BEGIN Text excerpt

To our knowledge, the present analysis is the first to study data from randomized controlled trials to evaluate the impact of IPM on the long-term outcomes after liver resection for HCC. Although the study was a combination of two separate studies to evaluate the short-term outcomes, the two groups were comparable and the follow-up treatment remained essentially the same throughout the period. Interestingly, patients with IPM had significantly longer overall survival than the NPM group, while the DFS was not different. This is something that cannot be easily explained. An even more interesting finding is that the benefit of improved OS is seen in cirrhotic patients but not in non-cirrhotic patients. This is contrary to the usual belief that pathological liver including cirrhosis tolerate ischemia/reperfusion poorer. The survival benefit was only seen with total clamp time of 16–30 min. Actually there was also a survival benefit seen in the clamp group 31–45 min group but not reaching statistically significance (P = 0.066). This can be due to a Type II error. It seems that a modest duration of clamp 16–45 min is most desirable to get the survival benefit. Theoretically, a clamp time less than 15 min is almost equivalent to the no-clamp group. Prolonged clamp time more than 45 min may reflect a more difficult and lengthy operation with more blood loss. The animal study by van der Bilt et al. showed that the outgrowth of micrometastases in occluded liver for 45 min was accelerated five- to sixfold of the nonoccluded lobe [33]. However, the authors also showed that such accelerated tumor growth was completely prevented by IPM for 3 cycles. A clinical study in human showed that prolonged IPM time more than 60 min had a significantly shorter OS compared with that < 60 min for HCC [11]. Another study on CRM showed that prolonged IPM time more than 45 min was associated with decreased time to hepatic tumor recurrence [27]. Since the median clamp time in the present study was only 45 min, any adverse effect due to prolonged clamping might not show up in the result.

END Text excerpt
BEGIN Given entries

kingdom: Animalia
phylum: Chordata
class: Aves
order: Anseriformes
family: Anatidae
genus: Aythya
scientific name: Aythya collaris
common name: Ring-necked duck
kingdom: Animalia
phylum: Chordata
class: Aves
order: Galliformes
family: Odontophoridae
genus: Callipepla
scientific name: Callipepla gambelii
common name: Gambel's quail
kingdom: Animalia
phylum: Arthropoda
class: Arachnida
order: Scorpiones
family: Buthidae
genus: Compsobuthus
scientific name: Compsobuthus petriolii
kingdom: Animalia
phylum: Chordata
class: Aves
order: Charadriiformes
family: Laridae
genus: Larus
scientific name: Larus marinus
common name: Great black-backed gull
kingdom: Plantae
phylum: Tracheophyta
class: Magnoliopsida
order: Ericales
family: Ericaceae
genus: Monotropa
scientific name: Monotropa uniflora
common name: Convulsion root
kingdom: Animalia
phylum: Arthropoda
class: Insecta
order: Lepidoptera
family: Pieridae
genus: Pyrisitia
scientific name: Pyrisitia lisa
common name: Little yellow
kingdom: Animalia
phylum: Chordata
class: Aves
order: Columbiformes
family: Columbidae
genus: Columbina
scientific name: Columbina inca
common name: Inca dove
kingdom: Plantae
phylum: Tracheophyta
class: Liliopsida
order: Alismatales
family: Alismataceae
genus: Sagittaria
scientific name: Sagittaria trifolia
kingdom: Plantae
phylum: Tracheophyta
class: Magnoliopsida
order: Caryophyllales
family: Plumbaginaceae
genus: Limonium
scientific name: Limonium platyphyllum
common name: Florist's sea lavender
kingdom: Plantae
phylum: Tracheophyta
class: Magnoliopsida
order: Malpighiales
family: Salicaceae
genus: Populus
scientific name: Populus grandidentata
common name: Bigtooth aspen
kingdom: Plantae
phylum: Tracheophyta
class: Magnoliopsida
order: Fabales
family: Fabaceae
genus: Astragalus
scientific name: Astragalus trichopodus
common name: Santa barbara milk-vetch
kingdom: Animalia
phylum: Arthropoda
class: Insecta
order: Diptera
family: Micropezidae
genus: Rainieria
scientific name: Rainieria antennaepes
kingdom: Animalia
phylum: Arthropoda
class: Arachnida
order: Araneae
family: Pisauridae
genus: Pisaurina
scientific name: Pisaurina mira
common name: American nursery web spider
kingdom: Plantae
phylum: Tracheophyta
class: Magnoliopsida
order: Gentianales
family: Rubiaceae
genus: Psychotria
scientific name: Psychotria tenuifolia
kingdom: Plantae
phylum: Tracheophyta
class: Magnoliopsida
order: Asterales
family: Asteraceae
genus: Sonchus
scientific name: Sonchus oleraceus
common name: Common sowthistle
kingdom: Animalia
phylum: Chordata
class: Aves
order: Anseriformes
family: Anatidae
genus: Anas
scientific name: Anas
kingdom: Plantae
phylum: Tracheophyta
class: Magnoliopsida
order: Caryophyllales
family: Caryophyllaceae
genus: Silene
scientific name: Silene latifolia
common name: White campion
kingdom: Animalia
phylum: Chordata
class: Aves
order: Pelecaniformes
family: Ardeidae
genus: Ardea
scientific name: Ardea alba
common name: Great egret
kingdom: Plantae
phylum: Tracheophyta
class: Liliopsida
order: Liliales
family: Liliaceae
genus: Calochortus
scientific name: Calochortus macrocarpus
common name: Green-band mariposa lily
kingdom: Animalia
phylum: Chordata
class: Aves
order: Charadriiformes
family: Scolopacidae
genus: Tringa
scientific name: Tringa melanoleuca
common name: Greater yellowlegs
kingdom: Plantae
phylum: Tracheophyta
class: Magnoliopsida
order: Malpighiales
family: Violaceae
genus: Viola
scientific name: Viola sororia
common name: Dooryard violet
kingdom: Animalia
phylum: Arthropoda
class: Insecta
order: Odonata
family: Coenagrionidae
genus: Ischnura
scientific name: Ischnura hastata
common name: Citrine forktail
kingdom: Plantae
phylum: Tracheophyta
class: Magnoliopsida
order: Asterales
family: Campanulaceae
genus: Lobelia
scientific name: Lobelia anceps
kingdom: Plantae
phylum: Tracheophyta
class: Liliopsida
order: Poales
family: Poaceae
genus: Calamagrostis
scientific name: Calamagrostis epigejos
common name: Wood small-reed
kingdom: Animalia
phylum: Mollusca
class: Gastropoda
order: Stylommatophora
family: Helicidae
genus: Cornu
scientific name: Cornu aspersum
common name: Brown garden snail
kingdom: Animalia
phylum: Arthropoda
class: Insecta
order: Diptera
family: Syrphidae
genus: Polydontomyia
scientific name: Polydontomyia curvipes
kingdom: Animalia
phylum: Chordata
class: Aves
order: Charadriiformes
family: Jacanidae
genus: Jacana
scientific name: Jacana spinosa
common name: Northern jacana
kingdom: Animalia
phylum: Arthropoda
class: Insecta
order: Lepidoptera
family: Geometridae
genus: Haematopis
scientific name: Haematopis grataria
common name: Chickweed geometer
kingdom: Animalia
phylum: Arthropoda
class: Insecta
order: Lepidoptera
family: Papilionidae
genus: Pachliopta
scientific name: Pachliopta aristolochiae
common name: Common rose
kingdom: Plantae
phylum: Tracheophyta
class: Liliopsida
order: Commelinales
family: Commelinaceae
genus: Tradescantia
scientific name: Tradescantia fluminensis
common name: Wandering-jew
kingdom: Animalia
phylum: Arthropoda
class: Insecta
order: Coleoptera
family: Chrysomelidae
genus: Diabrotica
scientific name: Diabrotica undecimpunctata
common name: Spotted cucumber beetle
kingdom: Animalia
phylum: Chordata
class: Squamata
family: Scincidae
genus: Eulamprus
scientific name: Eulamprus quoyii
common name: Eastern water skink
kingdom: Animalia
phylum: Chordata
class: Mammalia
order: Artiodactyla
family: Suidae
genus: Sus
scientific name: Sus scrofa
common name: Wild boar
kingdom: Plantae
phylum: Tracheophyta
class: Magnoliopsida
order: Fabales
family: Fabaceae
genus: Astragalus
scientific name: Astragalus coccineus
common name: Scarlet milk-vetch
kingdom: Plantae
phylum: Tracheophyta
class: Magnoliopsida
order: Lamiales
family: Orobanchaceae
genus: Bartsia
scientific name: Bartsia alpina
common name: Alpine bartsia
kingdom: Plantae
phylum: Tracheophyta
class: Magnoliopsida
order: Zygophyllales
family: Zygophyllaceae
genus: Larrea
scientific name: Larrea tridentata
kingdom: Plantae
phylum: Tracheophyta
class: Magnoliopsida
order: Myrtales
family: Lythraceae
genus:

END Given entries

Task directions →
According to the text, what P value was reported for the survival benefit in the group with a total clamp time of 31–45 minutes? Answer from the text alone and disregard the lines.

Task solution →
P = 0.066